Human beings love to read works whose words are not forced. They love words with rhythm and enunciations that do not only take the reader down memory lanes but are poignant and laden with meanings.

Author: Angela Chidinma Adigwe
Publisher: Redletter Crib Signature
Reviewer: Sonny Kaku
Year of Publication: 2021
Genre: Poetry
Title: Purple Butterflies

Human beings love to read works whose words are not forced. They love words with rhythm and enunciations that do not only take the reader down memory lanes but are poignant and laden with meanings.

Little wonder poetry is in every culture. The blocks of life are made of different dimensions of specificity and layers of unfolding crusts of words.

Adigwe’s words in the poem, Riverine of Womanhood, expose what it means to be a woman in this age and the avalanche of responsibilities she bears.

In the title poem, Riverine of womanhood, she interrogates what it means to be a woman in society. The burdens and beams of expectations laden on them and the cross they have to bear daily.

The persona in the poem lives in the throes of inconveniences womanhood face. Going from satisfying every entity in the society and obeying rules against their own well-being. The life of a woman can be a dune of stress; the grace with which they navigate such stress is not only a marvel but also calls for recognition. How a woman takes up every form to fulfil her calling, how she bends and breaks to mould and make a home.
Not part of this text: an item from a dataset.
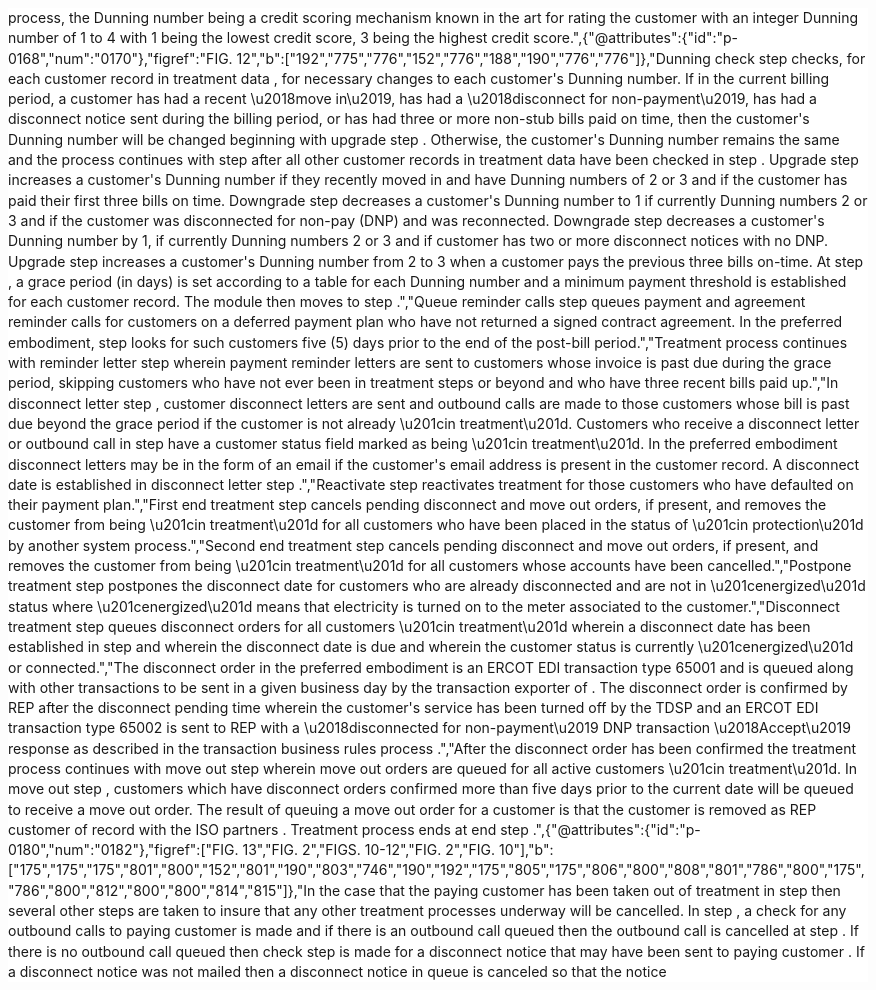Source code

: process, the Dunning number being a credit scoring mechanism known in the art for rating the customer with an integer Dunning number of 1 to 4 with 1 being the lowest credit score, 3 being the highest credit score.",{"@attributes":{"id":"p-0168","num":"0170"},"figref":"FIG. 12","b":["192","775","776","152","776","188","190","776","776"]},"Dunning check step  checks, for each customer record in treatment data , for necessary changes to each customer's Dunning number. If in the current billing period, a customer has had a recent \u2018move in\u2019, has had a \u2018disconnect for non-payment\u2019, has had a disconnect notice sent during the billing period, or has had three or more non-stub bills paid on time, then the customer's Dunning number will be changed beginning with upgrade step . Otherwise, the customer's Dunning number remains the same and the process continues with step  after all other customer records in treatment data  have been checked in step . Upgrade step  increases a customer's Dunning number if they recently moved in and have Dunning numbers of 2 or 3 and if the customer has paid their first three bills on time. Downgrade step  decreases a customer's Dunning number to 1 if currently Dunning numbers 2 or 3 and if the customer was disconnected for non-pay (DNP) and was reconnected. Downgrade step  decreases a customer's Dunning number by 1, if currently Dunning numbers 2 or 3 and if customer has two or more disconnect notices with no DNP. Upgrade step  increases a customer's Dunning number from 2 to 3 when a customer pays the previous three bills on-time. At step , a grace period (in days) is set according to a table for each Dunning number and a minimum payment threshold is established for each customer record. The module then moves to step .","Queue reminder calls step  queues payment and agreement reminder calls for customers on a deferred payment plan who have not returned a signed contract agreement. In the preferred embodiment, step  looks for such customers five (5) days prior to the end of the post-bill period.","Treatment process  continues with reminder letter step  wherein payment reminder letters  are sent to customers whose invoice is past due during the grace period, skipping customers who have not ever been in treatment steps or beyond and who have three recent bills paid up.","In disconnect letter step , customer disconnect letters  are sent and outbound calls  are made to those customers whose bill is past due beyond the grace period if the customer is not already \u201cin treatment\u201d. Customers who receive a disconnect letter  or outbound call  in step  have a customer status field marked as being \u201cin treatment\u201d. In the preferred embodiment disconnect letters  may be in the form of an email if the customer's email address is present in the customer record. A disconnect date is established in disconnect letter step .","Reactivate step  reactivates treatment for those customers who have defaulted on their payment plan.","First end treatment step  cancels pending disconnect and move out orders, if present, and removes the customer from being \u201cin treatment\u201d for all customers who have been placed in the status of \u201cin protection\u201d by another system process.","Second end treatment step  cancels pending disconnect and move out orders, if present, and removes the customer from being \u201cin treatment\u201d for all customers whose accounts have been cancelled.","Postpone treatment step  postpones the disconnect date for customers who are already disconnected and are not in \u201cenergized\u201d status where \u201cenergized\u201d means that electricity is turned on to the meter associated to the customer.","Disconnect treatment step  queues disconnect orders for all customers \u201cin treatment\u201d wherein a disconnect date has been established in step  and wherein the disconnect date is due and wherein the customer status is currently \u201cenergized\u201d or connected.","The disconnect order in the preferred embodiment is an ERCOT EDI transaction type 65001 and is queued along with other transactions to be sent in a given business day by the transaction exporter  of . The disconnect order is confirmed by REP  after the disconnect pending time wherein the customer's service has been turned off by the TDSP and an ERCOT EDI transaction type 65002 is sent to REP  with a \u2018disconnected for non-payment\u2019 DNP transaction \u2018Accept\u2019 response as described in the transaction business rules process .","After the disconnect order has been confirmed the treatment process  continues with move out step  wherein move out orders are queued for all active customers \u201cin treatment\u201d. In move out step , customers which have disconnect orders confirmed more than five days prior to the current date will be queued to receive a move out order. The result of queuing a move out order for a customer is that the customer is removed as REP  customer of record with the ISO partners . Treatment process ends at end step .",{"@attributes":{"id":"p-0180","num":"0182"},"figref":["FIG. 13","FIG. 2","FIGS. 10-12","FIG. 2","FIG. 10"],"b":["175","175","175","801","800","152","801","190","803","746","190","192","175","805","175","806","800","808","801","786","800","175","786","800","812","800","800","814","815"]},"In the case that the paying customer has been taken out of treatment in step  then several other steps are taken to insure that any other treatment processes underway will be cancelled. In step , a check for any outbound calls to paying customer  is made and if there is an outbound call queued then the outbound call is cancelled at step . If there is no outbound call queued then check step  is made for a disconnect notice that may have been sent to paying customer . If a disconnect notice was not mailed then a disconnect notice in queue is canceled  so that the notice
A woman will always be a mystery for years and years untold. You’ll surely feel her use of words and well craft mix of metaphors, litotes and synaesthesia.

In the poem, Ozymandias, she narrates the effrontery of a contemptuous king that brags about eternal fame whose remains are dug out of a pile of sands in the desert, trunkless and broken frames.

The poet reminds humanity how to stay humble in this terra firma. She recalls the life of a larger-than-life king whose braggadocio and contemptuous adulation of his existence plunged him into irrelevance and his works swallowed by time-bound amnesia. His trunkless remains find a lonesome desert that has nothing, but a faded inscription of his inglorious emphasis that he is the king of kings and when others see the works he has done, they despise themselves and despair.

Adigwe admonishes her readers to stay humble in spite of their achievements for all that will remain of humanity will still be memories not ruined by time.

In the poem, ozymandias, she says:
do not fumble about your distinction
nor curse the hats of fallen men
do not oppress those on the hole-ridden boat of effort, drifting,
toiling for that big catch,
you are the crest of a crashing wave

Purring through all the pages will make you sit at the edge of your seat. This is a beautiful piece of work.